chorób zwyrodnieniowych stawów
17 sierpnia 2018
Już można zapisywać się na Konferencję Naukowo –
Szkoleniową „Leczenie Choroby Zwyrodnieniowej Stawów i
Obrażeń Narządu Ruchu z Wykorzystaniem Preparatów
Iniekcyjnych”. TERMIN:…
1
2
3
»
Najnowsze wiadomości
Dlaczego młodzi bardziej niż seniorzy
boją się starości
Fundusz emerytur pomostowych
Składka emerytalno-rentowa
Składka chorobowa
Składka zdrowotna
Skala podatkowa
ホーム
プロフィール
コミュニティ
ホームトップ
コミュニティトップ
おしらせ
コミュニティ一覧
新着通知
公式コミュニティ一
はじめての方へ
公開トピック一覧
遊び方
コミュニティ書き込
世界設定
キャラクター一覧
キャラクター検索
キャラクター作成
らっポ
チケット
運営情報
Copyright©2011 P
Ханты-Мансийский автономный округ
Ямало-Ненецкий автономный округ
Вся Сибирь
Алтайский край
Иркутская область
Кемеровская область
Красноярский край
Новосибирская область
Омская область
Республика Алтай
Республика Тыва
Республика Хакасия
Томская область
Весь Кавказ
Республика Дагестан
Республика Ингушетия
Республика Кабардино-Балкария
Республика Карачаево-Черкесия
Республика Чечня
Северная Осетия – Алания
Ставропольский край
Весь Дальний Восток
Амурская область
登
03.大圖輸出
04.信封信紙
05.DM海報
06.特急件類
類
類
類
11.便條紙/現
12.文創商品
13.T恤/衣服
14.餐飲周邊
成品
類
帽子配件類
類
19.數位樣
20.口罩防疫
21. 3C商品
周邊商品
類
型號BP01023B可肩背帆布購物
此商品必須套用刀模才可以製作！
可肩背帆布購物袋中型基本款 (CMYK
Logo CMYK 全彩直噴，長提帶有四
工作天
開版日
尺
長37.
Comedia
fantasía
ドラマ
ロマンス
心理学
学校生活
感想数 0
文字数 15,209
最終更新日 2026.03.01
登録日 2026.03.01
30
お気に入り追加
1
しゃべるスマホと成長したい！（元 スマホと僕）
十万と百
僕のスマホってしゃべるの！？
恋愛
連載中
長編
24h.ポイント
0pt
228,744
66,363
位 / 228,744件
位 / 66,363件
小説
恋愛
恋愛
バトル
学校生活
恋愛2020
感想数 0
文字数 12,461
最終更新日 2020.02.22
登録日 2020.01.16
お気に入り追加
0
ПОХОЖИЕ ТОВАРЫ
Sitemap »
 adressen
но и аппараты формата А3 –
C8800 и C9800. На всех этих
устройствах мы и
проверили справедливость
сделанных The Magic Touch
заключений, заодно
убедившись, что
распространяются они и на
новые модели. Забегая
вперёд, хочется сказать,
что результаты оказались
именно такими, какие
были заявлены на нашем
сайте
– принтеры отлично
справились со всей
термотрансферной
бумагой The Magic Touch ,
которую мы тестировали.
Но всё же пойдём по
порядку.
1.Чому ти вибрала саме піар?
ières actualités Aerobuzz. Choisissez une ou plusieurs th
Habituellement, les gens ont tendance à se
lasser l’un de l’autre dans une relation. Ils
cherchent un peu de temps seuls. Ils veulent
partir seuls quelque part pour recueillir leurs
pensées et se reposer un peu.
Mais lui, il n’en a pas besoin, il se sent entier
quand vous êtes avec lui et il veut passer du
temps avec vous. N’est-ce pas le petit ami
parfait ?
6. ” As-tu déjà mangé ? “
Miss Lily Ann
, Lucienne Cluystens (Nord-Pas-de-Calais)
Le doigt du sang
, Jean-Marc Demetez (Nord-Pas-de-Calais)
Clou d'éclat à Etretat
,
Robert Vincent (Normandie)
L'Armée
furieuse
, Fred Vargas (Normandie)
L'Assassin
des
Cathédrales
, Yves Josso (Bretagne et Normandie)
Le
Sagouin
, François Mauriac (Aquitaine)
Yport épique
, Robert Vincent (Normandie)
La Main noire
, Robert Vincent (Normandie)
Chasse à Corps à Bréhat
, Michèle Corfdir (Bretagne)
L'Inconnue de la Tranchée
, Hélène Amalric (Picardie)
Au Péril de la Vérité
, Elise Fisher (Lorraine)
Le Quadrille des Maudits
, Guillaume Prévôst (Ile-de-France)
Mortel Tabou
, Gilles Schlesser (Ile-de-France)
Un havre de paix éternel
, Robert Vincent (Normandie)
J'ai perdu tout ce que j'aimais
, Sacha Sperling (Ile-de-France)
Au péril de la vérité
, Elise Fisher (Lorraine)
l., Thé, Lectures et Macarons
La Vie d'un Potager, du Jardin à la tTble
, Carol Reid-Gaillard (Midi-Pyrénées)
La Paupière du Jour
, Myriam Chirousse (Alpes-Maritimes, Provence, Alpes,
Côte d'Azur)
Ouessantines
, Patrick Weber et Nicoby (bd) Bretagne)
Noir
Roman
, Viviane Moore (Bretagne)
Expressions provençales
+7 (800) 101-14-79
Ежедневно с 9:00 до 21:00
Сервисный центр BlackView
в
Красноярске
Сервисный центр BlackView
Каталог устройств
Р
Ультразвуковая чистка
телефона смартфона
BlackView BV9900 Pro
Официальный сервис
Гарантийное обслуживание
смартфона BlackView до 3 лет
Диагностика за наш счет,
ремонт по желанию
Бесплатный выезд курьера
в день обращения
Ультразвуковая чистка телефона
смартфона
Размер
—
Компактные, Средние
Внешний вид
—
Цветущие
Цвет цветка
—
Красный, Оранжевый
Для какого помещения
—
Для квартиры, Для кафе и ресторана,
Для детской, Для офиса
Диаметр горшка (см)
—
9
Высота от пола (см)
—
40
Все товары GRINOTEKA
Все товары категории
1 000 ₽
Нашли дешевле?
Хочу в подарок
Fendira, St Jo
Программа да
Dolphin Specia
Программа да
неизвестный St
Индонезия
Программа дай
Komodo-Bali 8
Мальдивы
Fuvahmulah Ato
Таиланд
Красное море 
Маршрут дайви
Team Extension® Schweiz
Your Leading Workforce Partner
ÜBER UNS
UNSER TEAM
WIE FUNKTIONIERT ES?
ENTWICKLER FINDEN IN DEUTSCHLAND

· · · · ·

== EXERCISE OBJECTIVE ==
Your task is to restate, word for word, only those lines above that fall between the line holding "cherchent un peu de temps seuls. Ils veulent" and the line holding "Gilles Schlesser (Ile-de-France)", inclusive.

== RESPONSE AREA ==
cherchent un peu de temps seuls. Ils veulent
partir seuls quelque part pour recueillir leurs
pensées et se reposer un peu.
Mais lui, il n’en a pas besoin, il se sent entier
quand vous êtes avec lui et il veut passer du
temps avec vous. N’est-ce pas le petit ami
parfait ?
6. ” As-tu déjà mangé ? “
Miss Lily Ann
, Lucienne Cluystens (Nord-Pas-de-Calais)
Le doigt du sang
, Jean-Marc Demetez (Nord-Pas-de-Calais)
Clou d'éclat à Etretat
,
Robert Vincent (Normandie)
L'Armée
furieuse
, Fred Vargas (Normandie)
L'Assassin
des
Cathédrales
, Yves Josso (Bretagne et Normandie)
Le
Sagouin
, François Mauriac (Aquitaine)
Yport épique
, Robert Vincent (Normandie)
La Main noire
, Robert Vincent (Normandie)
Chasse à Corps à Bréhat
, Michèle Corfdir (Bretagne)
L'Inconnue de la Tranchée
, Hélène Amalric (Picardie)
Au Péril de la Vérité
, Elise Fisher (Lorraine)
Le Quadrille des Maudits
, Guillaume Prévôst (Ile-de-France)
Mortel Tabou
, Gilles Schlesser (Ile-de-France)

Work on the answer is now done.